Het blijft onduidelijk hoe de gestresste mannetjesmuizen hun gedrag aan jongen doorgeven. De onderzoekers ontdekten dat het sperma van de gestreste vaders de DNA-methylatie op een promotor voor de mineralocorticoïde receptor had verhoogd.

Maar Sarah Kimmins, een reproductieve bioloog die epigenetica studeert aan de McGill University in Montreal, vond de DNA-methylatiebevindingen niet zinvol. "Je methylatie zit in je fout van je test," zei ze. Bovendien zei ze dat de methyleringsniveaus zo laag waren dat het onwaarschijnlijk was dat ze een significant biologisch effect hadden.

Mansuy zegt dat een aantal andere epigenetische veranderingen ook kunnen bijdragen aan het overdragen van het kenmerk. Bijvoorbeeld, vorige werk uit haar lab heeft aangegeven dat veranderingen in niet-coderende RNA-abundantie in sperma kunnen de effecten van trauma overdragen tussen generaties.

Hoe epigenetische modificaties in het sperma ontsnappen aan de massale epigenetische herprogrammering die volgt na de bevruchting van een ei, is nog onbekend. Het algemene fenomeen van ouderlijke stress met effecten op de volgende generatie is echt, zei Kimmins. "De vraag is: hoe gebeurt het?"

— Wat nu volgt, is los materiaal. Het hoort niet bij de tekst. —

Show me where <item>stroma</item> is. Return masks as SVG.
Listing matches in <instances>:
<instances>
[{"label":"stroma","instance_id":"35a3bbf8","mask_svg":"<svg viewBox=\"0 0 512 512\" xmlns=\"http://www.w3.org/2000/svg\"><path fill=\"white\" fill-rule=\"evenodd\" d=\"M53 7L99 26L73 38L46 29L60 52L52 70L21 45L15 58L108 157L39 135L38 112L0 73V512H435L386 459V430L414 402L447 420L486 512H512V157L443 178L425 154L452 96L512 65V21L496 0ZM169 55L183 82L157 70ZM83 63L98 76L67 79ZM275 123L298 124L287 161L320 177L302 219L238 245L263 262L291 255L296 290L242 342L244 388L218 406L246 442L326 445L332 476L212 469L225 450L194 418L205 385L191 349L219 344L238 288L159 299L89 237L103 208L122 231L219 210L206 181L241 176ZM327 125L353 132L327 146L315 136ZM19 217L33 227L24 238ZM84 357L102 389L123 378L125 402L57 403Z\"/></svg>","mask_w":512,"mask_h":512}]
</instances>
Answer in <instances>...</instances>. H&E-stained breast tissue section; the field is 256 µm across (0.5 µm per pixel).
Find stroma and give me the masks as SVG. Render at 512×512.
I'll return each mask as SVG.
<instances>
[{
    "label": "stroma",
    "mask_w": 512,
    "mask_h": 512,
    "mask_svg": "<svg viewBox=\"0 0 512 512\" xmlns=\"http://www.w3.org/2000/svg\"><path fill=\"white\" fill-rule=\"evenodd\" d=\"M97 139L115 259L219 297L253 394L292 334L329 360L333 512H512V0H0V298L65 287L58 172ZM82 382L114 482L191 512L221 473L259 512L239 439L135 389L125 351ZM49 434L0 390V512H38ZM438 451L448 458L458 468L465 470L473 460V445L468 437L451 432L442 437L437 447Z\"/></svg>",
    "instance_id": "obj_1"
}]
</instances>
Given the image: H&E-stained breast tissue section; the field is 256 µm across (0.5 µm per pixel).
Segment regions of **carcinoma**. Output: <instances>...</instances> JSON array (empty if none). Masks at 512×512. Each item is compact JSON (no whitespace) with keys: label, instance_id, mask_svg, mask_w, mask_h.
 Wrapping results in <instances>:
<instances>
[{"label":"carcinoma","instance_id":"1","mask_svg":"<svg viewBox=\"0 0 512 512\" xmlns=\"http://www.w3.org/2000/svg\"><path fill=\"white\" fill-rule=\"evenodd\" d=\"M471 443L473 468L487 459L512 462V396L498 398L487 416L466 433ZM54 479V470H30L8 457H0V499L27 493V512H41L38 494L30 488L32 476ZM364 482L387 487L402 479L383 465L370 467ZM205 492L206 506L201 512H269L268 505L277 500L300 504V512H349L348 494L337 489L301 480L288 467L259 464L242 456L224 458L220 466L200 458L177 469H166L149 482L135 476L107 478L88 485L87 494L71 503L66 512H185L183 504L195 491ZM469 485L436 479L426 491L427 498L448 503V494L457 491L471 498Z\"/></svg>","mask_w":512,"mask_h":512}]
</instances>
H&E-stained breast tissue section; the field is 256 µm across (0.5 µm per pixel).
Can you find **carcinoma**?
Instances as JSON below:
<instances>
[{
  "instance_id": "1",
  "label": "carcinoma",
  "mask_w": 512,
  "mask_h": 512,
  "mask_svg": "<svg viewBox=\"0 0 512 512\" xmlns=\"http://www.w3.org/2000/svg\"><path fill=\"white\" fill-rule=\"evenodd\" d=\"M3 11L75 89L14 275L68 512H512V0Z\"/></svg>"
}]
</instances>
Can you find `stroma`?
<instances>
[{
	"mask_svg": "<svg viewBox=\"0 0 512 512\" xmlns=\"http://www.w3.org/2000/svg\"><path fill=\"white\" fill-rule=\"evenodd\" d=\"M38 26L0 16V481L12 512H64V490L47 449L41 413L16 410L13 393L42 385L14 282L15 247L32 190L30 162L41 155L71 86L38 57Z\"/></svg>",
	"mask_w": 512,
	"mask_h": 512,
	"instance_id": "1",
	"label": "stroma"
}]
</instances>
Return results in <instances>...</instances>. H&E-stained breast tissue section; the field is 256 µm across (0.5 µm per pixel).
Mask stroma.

Mansuy zei dat haar laboratorium blijft werken aan het begrijpen hoe de effecten van MSUS worden overgedragen op toekomstige generaties. Voorlopig suggereert de huidige studie dat onderzoekers aandacht moeten schenken aan de zwakke zilveren voering van verwaarlozing. "Het was verrassend om te zien dat de gedragsflexibiliteit werd waargenomen bij verschillende taken, dat deze werd waargenomen bij zowel mannen als vrouwen en dat deze over generaties werd overgedragen", zei Mansuy.

K. Gapp et al., "Stress in het vroege leven bij vaders verbetert de gedragsflexibiliteit bij hun nakomelingen," Natuurcommunicatie, doi: 10.1038 / ncomms6466, 2014.